I was redeemed this week. Well, okay, my account was redeemed – I don’t know if my trading methodology was in any way redeemed.
I was reminded this week of one of those little bits of trading advice that I’d forgotten — take profits quickly in choppy markets, but let them run in trending ones. The market continued to be pretty choppy this week.
I got lucky, I think, which made it easy. I let dollar-based trailing stops handle my exits, and all three trades this week were winners. All three WOULD have been losers if I hadn’t been fortunate in my entries and iron-clad about my exits.
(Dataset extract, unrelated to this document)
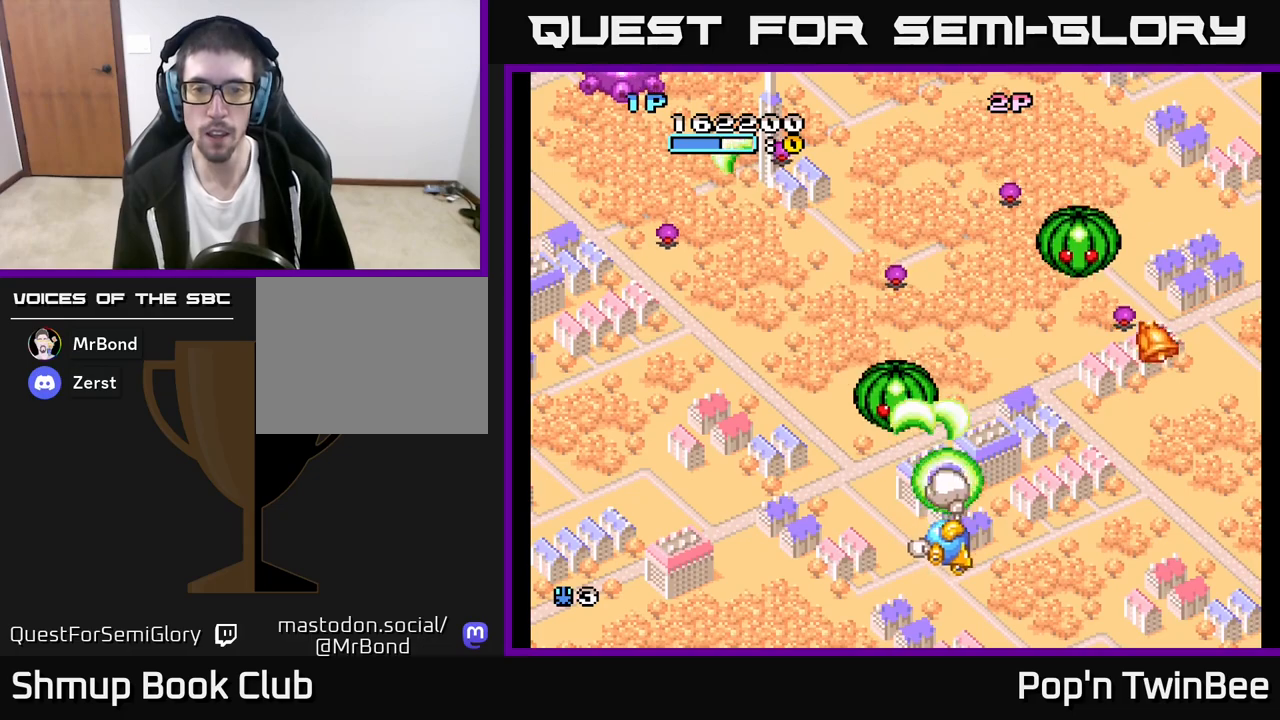
{"buttons": ["A", "X", "DPAD_LEFT"], "left_stick": "center", "right_stick": "center", "events": [[17, "DPAD_DOWN", "up"], [433, "DPAD_RIGHT", "up"], [450, "DPAD_LEFT", "down"]]}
I entered Microsoft puts Monday morning, followed by PCP puts later in the afternoon. The MSFT puts I bracketed with a trailing loss and a target sale price – those did GREAT Tuesday morning. The PCP puts lost a lot of value later in the day, and eventually exited with a small profit on a trailing stop with Wednesday morning’s SERIOUS choppiness. By that point I’d exceeded my goal, but I got gutsy and got back in on Wednesday with puts on DIA (Diamonds – a DOW Index ETF). The market took a major swan-dive Thursday morning, but recovered almost fully by close. My trailing stops saved the day, as I was off getting a sandwich for lunch when my order fired on a massive upwards surge.
I couldn’t read the market very well at that point, and so I decided to take my profits and call it a week. Friday was choppy and ended much where it started.
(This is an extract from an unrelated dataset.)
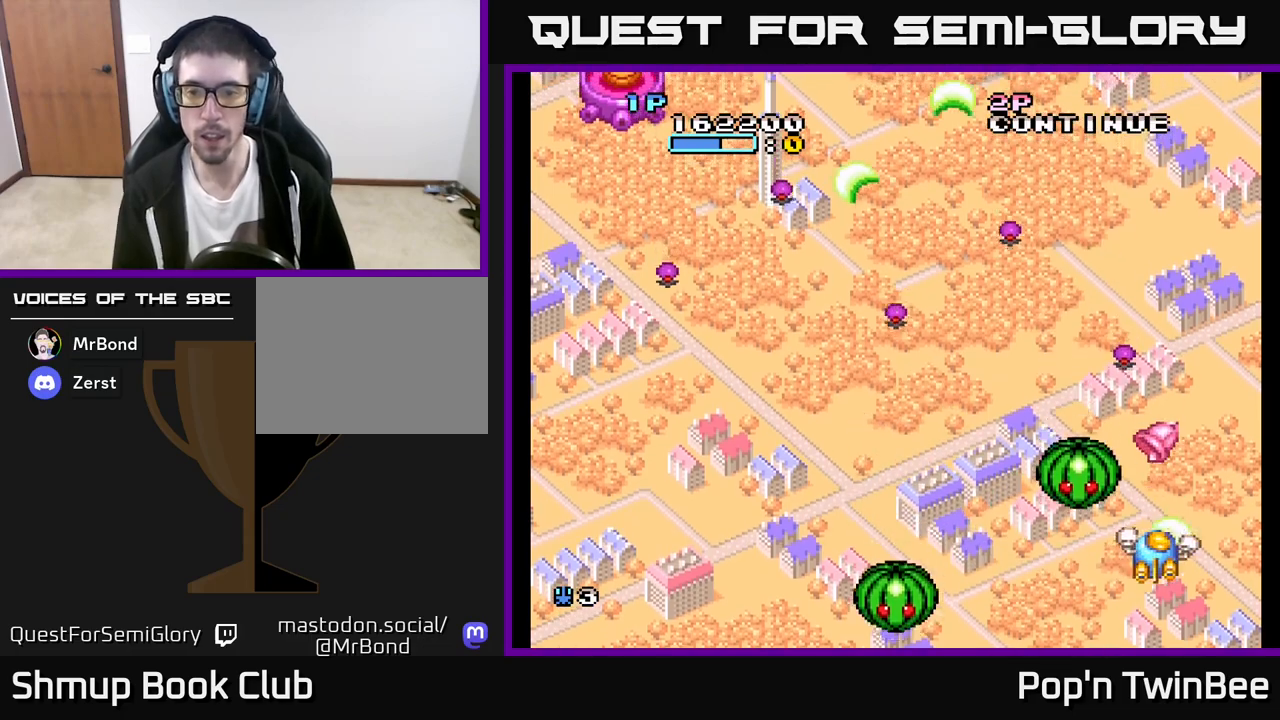
{"buttons": ["A", "X", "DPAD_UP"], "left_stick": "center", "right_stick": "center", "events": [[50, "DPAD_DOWN", "down"], [150, "DPAD_LEFT", "up"], [167, "DPAD_RIGHT", "down"], [383, "DPAD_DOWN", "up"], [417, "DPAD_RIGHT", "up"], [433, "DPAD_UP", "down"]]}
All-in-all, this was my most profitable week this year under my current weekly goals. I exceeded my goal by about 4x, and was correct 3 out of 3 trades (well, technically I guess it was four, as I entered my DIA puts at two different times on Wednesday).
I broke Livermore’s rule about not increasing my stake in a position until it posts a profit – my second DIA entry was cheaper than my first, as my first position had lost value. However, by the end of the day it had stayed well within my window, rising closer to my resistance line but incapable of pushing higher, showing greater weakness in the last hour. It was probably not the best entry criteria in the world, but it does suggest that there may be an exception in there somewhere to Livermore’s rule. I entered when I did because I was afraid of missing the move and thinking I couldn’t GET the entry I had wanted. By the end of the day, I had the entry I wanted, and it had done nothing to violate my reasons for wanting to get into the position.
The combined positions did not violate my dollar-value limits on position size (well, I take it back – they violated it by $3, shame on me), it was a highly liquid option, and as my second entry was near EOD I wasn’t worried about getting a double-ding against me on the day-trading rules for having to exit the same day.
So it worked out, but I played a little loosely with my rules on the DIA positions. It did pay off this time, but I should either officially modify my rules a bit or adhere to my old ones a little more tightly.
But I made up for all of my losses last week and then some. So that, at least, makes me feel good.